Oh, and the Wilkinet baby sling, which I only discovered with DC3, was the best thing ever. I don't think you can get them any more though. Looks like a real faff to put on, but very easy once you know what you're doing and quickly interchangeable with other wearers.

Hillarious · 09/07/2024 12:13

Happy days - that's my main memory of that time. Cherish it!

chloechloe · 09/07/2024 12:30

I had 3, 3 and under. Sling for the second and third all the way!

With the 9 am nursery run, you may be able to time it so the baby naps in the car on the way there / back? Mine were generally ready for a nap after 1 hour of waking in the morning.
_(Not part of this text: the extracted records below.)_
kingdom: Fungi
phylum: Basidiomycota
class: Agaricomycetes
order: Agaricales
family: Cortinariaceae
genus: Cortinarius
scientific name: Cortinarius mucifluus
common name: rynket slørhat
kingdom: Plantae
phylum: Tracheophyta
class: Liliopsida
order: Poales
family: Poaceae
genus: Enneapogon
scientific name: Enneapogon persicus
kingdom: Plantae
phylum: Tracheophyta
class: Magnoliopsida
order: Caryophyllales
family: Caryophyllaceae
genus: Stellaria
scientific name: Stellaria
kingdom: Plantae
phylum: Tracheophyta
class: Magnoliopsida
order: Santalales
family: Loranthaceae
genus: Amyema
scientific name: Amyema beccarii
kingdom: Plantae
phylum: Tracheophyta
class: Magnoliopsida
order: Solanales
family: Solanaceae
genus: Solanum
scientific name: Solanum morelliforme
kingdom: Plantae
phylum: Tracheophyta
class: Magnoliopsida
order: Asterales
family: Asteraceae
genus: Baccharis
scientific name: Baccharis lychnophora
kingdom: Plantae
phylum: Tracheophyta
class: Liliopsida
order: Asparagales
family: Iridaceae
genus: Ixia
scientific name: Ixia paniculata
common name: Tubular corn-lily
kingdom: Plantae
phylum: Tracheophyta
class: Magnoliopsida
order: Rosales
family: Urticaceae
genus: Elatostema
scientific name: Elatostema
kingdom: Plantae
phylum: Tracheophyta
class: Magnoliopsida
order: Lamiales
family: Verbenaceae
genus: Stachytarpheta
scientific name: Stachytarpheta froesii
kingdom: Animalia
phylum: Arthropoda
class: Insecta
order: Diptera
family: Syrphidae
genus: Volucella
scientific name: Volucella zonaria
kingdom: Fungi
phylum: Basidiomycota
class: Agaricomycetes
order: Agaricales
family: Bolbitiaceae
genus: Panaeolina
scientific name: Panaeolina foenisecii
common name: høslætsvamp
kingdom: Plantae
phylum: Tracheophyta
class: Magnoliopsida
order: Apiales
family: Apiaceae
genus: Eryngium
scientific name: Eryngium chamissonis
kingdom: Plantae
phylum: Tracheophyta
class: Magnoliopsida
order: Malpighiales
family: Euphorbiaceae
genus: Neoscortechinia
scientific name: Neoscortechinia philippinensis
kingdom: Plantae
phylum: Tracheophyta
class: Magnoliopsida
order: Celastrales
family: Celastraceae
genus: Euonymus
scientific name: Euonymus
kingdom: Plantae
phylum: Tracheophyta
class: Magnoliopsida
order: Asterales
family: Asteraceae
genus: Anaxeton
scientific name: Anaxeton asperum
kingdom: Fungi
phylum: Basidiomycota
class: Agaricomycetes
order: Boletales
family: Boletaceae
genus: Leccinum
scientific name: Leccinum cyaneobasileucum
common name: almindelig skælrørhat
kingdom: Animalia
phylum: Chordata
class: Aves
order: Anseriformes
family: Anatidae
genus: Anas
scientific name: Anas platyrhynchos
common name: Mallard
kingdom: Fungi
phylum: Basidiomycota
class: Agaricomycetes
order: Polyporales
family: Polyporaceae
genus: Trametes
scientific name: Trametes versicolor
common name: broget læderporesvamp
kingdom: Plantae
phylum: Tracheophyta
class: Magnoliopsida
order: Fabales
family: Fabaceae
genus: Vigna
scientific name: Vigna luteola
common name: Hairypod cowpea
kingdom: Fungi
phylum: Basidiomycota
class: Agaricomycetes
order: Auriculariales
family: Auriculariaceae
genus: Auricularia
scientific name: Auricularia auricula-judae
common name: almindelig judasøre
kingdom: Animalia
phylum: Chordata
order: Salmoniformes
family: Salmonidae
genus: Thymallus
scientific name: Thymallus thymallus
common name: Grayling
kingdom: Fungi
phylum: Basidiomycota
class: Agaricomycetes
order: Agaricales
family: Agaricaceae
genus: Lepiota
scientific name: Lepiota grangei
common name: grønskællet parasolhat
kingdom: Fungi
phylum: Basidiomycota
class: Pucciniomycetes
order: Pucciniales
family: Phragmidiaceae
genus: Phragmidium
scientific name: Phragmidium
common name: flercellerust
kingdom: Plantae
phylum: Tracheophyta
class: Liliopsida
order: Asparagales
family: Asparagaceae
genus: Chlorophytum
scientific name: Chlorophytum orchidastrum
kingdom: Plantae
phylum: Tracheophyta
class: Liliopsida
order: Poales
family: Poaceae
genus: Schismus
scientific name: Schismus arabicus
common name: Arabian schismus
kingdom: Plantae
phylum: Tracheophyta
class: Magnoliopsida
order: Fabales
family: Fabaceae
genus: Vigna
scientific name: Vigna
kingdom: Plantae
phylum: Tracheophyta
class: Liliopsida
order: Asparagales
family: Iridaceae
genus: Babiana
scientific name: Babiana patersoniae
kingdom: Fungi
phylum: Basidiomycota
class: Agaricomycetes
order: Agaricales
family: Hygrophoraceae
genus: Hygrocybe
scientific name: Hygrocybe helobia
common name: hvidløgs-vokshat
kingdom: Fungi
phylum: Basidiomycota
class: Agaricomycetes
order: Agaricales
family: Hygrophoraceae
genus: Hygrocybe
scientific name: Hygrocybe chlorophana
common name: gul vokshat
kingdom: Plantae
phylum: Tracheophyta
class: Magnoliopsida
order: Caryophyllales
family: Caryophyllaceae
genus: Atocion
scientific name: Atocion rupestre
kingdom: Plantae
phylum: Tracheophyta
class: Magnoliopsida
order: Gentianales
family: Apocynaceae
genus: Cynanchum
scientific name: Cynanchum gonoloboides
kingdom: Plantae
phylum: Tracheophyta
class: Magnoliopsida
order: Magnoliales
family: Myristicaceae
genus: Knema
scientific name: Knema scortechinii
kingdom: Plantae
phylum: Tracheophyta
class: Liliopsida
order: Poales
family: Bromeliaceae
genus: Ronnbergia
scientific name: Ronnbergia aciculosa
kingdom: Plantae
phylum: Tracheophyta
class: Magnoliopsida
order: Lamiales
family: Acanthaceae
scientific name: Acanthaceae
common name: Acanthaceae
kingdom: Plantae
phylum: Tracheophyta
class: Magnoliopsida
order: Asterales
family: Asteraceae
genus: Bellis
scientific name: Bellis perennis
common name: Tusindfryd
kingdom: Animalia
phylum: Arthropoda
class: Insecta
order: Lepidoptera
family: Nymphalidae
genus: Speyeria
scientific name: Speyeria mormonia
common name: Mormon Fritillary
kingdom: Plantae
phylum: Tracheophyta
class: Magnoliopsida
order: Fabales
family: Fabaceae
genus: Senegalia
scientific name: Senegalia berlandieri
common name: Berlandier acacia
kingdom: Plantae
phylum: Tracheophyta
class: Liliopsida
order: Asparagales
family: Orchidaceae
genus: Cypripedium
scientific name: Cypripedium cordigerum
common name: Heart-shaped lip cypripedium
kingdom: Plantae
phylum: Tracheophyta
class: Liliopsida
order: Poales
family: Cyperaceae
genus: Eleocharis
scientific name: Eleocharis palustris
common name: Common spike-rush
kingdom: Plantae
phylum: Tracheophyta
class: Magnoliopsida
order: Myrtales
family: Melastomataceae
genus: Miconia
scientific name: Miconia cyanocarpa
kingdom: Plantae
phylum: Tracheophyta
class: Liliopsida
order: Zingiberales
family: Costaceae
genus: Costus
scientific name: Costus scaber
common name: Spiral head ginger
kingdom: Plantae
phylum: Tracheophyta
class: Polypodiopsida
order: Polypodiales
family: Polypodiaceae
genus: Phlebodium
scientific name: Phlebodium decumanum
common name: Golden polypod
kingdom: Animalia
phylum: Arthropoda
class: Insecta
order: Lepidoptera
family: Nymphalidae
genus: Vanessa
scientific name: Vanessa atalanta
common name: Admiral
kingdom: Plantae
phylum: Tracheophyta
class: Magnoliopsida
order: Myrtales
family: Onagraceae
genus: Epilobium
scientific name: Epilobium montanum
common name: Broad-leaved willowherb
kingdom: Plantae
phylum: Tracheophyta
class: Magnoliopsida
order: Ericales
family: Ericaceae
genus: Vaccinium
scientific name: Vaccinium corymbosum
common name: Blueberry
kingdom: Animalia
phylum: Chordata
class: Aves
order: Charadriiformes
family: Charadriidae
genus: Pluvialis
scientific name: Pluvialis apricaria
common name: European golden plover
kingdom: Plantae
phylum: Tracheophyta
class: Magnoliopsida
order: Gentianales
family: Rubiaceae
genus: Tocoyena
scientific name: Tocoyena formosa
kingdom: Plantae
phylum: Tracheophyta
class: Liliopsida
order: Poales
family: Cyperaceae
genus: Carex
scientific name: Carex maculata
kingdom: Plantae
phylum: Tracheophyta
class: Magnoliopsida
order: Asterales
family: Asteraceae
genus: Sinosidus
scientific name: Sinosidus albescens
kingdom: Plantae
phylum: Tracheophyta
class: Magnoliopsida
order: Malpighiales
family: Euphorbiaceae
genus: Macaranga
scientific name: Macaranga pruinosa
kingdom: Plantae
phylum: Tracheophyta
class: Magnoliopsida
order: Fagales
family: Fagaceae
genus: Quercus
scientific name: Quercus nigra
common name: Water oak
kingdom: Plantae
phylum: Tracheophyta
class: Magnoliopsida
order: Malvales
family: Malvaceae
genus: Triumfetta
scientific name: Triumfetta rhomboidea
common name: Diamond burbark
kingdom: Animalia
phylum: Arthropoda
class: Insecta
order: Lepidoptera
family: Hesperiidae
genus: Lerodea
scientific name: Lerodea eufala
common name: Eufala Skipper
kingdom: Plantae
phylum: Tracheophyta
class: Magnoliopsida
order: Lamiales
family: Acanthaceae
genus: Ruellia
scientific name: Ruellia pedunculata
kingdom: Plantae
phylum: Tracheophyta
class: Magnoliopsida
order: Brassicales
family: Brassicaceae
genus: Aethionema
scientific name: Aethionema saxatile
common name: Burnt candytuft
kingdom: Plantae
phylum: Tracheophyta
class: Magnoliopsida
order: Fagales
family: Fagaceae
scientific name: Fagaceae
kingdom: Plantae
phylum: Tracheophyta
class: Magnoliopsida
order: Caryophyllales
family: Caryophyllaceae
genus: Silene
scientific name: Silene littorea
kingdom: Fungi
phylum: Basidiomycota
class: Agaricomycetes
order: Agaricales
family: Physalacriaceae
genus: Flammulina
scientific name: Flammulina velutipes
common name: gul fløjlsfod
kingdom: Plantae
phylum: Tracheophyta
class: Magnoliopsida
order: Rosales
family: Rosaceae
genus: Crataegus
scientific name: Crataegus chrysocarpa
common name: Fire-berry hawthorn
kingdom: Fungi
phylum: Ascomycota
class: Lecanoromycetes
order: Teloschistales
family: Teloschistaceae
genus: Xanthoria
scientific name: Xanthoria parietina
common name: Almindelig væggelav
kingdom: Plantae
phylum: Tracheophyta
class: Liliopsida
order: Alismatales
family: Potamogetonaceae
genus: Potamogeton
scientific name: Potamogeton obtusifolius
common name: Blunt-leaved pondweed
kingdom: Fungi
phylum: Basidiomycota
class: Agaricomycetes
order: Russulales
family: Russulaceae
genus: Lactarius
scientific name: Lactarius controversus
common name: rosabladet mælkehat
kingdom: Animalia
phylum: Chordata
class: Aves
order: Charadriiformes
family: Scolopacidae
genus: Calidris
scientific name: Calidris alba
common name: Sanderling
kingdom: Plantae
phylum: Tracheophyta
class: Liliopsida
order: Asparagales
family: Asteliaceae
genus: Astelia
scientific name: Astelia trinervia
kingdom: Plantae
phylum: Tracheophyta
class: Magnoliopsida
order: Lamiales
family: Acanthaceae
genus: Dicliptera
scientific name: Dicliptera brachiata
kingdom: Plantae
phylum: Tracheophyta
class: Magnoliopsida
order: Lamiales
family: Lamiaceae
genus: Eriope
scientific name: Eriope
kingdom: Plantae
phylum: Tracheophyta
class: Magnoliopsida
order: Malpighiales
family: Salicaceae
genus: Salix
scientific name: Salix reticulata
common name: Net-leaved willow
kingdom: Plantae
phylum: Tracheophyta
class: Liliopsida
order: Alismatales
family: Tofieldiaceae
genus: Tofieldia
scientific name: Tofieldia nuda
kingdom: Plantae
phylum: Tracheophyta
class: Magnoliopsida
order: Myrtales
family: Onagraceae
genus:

Stressedoutforever · 09/07/2024 12:31

I found this tough with my 2nd, but I also found it weirdly easy to let him cry because I knew he was actually okay just upset with the situation. I also had a jokey rule of only one of us could cry (baby, toddler or me) which really helped me in the worst moments because when I figured if they were both crying I couldn't be too!

Try a sling, and remember sometimes they just have to wait or the toddler just has to wait. Deal with the easiest to solve problem first if possible and ask for help when you need x

Funfaxfan · 09/07/2024 12:32

With my dc2 I abandoned all apps and guidelines and stupid programmes of sleep suggestions. Took a sling and pram everywhere and he had to just roll with it.

The result was exactly the same sleep situation as DC1 (never slept, up all night, refused to nap) BUT I was less stressed about it all.

ButterCrackers · 09/07/2024 12:33

Pop your baby in a sling and get on with everything. Your baby can nap, look about, get reassurance that you are there.